══ AANGELEVERDE GEGEVENS ══
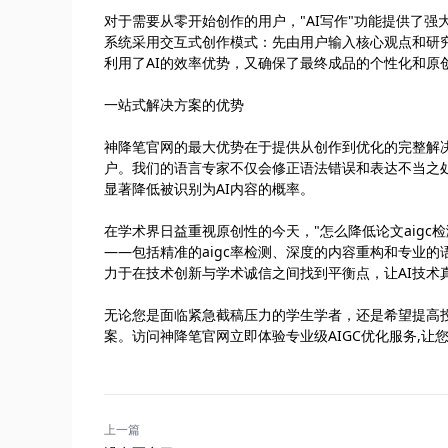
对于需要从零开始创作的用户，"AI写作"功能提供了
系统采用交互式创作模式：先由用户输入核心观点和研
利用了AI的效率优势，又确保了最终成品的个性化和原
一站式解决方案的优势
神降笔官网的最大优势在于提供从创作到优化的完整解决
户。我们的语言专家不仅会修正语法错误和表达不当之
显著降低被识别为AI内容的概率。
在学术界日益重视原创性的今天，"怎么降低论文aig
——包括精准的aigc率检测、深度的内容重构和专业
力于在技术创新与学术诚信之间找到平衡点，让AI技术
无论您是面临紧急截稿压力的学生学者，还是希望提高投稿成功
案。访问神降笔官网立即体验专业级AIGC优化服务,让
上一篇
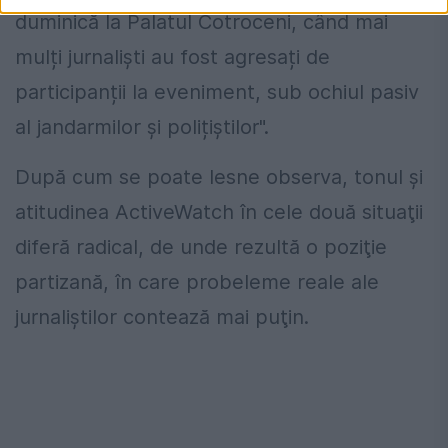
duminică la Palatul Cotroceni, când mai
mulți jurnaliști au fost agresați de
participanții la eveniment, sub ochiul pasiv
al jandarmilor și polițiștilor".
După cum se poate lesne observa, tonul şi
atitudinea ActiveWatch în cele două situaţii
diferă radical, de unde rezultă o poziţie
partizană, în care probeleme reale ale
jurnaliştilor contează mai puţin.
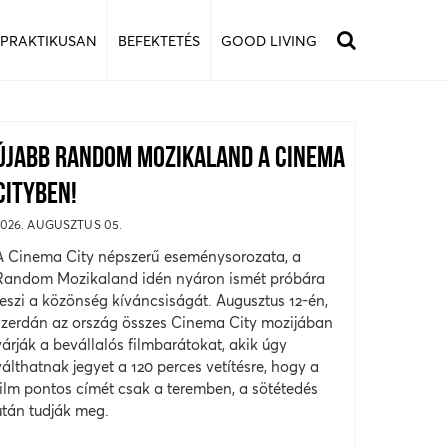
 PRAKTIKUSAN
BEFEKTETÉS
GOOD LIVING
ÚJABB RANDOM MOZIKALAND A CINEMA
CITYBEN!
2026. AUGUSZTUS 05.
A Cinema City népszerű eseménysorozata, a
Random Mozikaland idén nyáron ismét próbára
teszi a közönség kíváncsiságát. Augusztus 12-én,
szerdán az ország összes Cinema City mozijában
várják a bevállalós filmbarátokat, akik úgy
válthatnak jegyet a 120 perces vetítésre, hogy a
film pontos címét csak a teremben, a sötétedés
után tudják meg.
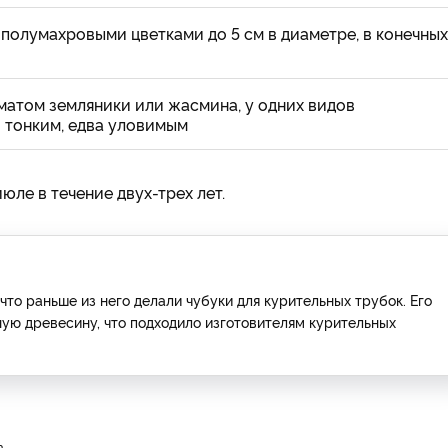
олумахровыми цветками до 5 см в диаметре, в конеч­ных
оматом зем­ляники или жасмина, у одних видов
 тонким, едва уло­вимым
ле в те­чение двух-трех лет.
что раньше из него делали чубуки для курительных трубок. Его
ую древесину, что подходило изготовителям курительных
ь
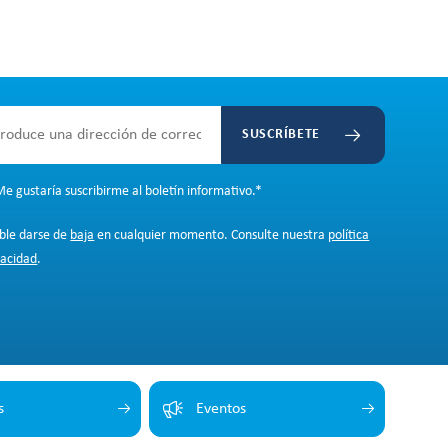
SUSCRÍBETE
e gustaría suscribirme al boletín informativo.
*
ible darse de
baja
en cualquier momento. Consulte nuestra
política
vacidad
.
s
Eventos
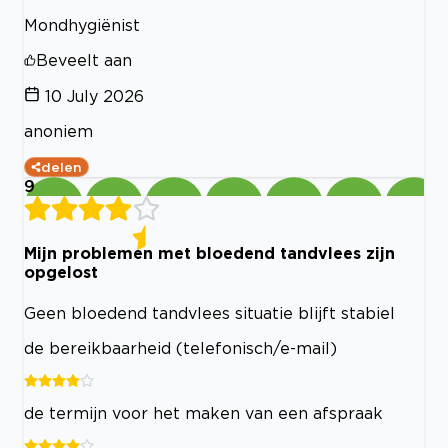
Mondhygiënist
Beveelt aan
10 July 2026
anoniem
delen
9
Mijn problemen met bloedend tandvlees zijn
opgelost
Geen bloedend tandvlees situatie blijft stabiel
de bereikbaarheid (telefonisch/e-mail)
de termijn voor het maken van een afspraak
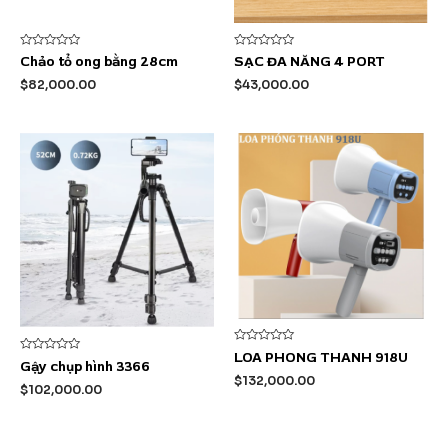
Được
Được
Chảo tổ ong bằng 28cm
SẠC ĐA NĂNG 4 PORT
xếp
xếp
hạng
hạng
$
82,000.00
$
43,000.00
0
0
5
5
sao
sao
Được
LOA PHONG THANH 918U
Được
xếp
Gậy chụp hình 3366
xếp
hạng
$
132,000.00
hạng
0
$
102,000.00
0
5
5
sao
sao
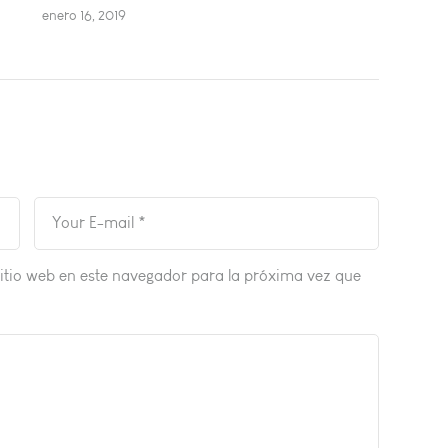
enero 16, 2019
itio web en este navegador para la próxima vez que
═══
# OPDRACHT:
Schrijf alle regels uit de bovenstaande lijst letterlijk over. Laat de afbeeldingen daarbij weg.

# ANTWOORD:
对于需要从零开始创作的用户，"AI写作"功能提供了
系统采用交互式创作模式：先由用户输入核心观点和研
利用了AI的效率优势，又确保了最终成品的个性化和原
一站式解决方案的优势
神降笔官网的最大优势在于提供从创作到优化的完整解决
户。我们的语言专家不仅会修正语法错误和表达不当之
显著降低被识别为AI内容的概率。
在学术界日益重视原创性的今天，"怎么降低论文aig
——包括精准的aigc率检测、深度的内容重构和专业
力于在技术创新与学术诚信之间找到平衡点，让AI技术
无论您是面临紧急截稿压力的学生学者，还是希望提高投稿成功
案。访问神降笔官网立即体验专业级AIGC优化服务,让
上一篇
duminică la Palatul Cotroceni, când mai
mulți jurnaliști au fost agresați de
participanții la eveniment, sub ochiul pasiv
al jandarmilor și polițiștilor".
După cum se poate lesne observa, tonul şi
atitudinea ActiveWatch în cele două situaţii
diferă radical, de unde rezultă o poziţie
partizană, în care probeleme reale ale
jurnaliştilor contează mai puţin.
 PRAKTIKUSAN
BEFEKTETÉS
GOOD LIVING
ÚJABB RANDOM MOZIKALAND A CINEMA
CITYBEN!
2026. AUGUSZTUS 05.
A Cinema City népszerű eseménysorozata, a
Random Mozikaland idén nyáron ismét próbára
teszi a közönség kíváncsiságát. Augusztus 12-én,
szerdán az ország összes Cinema City mozijában
várják a bevállalós filmbarátokat, akik úgy
válthatnak jegyet a 120 perces vetítésre, hogy a
film pontos címét csak a teremben, a sötétedés
után tudják meg.
олумахровыми цветками до 5 см в диаметре, в конеч­ных
оматом зем­ляники или жасмина, у одних видов
 тонким, едва уло­вимым
ле в те­чение двух-трех лет.
что раньше из него делали чубуки для курительных трубок. Его
ую древесину, что подходило изготовителям курительных
ь
SUSCRÍBETE
e gustaría suscribirme al boletín informativo.
*
ible darse de
baja
en cualquier momento. Consulte nuestra
política
vacidad
.
s
Eventos
Mondhygiënist
Beveelt aan
10 July 2026
anoniem
delen
9
Mijn problemen met bloedend tandvlees zijn
opgelost
Geen bloedend tandvlees situatie blijft stabiel
de bereikbaarheid (telefonisch/e-mail)
de termijn voor het maken van een afspraak
Được
Được
Chảo tổ ong bằng 28cm
SẠC ĐA NĂNG 4 PORT
xếp
xếp
hạng
hạng
$
82,000.00
$
43,000.00
0
0
5
5
sao
sao
Được
LOA PHONG THANH 918U
Được
xếp
Gậy chụp hình 3366
xếp
hạng
$
132,000.00
hạng
0
$
102,000.00
0
5
5
sao
sao
enero 16, 2019
itio web en este navegador para la próxima vez que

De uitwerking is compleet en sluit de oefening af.